**INSTRUCTIONS FOR THE TASK:** Reproduce the data below verbatim, from its opening line down to and including the line containing "6: (120, 66)".

**LISTED ENTRIES:**
---

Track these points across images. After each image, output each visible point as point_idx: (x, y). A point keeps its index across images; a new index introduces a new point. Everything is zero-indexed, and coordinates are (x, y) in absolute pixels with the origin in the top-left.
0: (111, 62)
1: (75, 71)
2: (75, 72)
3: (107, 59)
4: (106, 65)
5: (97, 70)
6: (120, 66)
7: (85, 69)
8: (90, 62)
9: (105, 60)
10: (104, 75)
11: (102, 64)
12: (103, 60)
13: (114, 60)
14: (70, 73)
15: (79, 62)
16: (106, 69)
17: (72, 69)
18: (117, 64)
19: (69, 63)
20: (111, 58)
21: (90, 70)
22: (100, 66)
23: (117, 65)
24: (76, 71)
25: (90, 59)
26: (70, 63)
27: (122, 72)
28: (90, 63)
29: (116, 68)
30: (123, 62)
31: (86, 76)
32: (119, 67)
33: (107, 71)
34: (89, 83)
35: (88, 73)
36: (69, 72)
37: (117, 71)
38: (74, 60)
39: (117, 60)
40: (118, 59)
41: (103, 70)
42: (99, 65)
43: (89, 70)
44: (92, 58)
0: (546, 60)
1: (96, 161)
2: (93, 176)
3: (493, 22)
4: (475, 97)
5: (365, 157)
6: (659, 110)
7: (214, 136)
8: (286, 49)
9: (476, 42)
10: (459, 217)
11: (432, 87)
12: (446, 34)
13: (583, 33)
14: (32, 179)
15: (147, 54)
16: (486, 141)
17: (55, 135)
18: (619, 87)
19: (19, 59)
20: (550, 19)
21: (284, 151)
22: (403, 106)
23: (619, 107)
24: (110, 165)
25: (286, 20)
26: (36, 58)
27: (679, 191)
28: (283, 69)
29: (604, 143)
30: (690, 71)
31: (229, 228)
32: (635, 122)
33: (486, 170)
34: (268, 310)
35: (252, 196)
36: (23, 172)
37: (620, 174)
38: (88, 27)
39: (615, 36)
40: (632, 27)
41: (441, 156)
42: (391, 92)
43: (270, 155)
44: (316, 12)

---

**ANSWER FOR THIS EXERCISE:**
Track these points across images. After each image, output each visible point as point_idx: (x, y). A point keeps its index across images; a new index introduces a new point. Everything is zero-indexed, and coordinates are (x, y) in absolute pixels with the origin in the top-left.
0: (111, 62)
1: (75, 71)
2: (75, 72)
3: (107, 59)
4: (106, 65)
5: (97, 70)
6: (120, 66)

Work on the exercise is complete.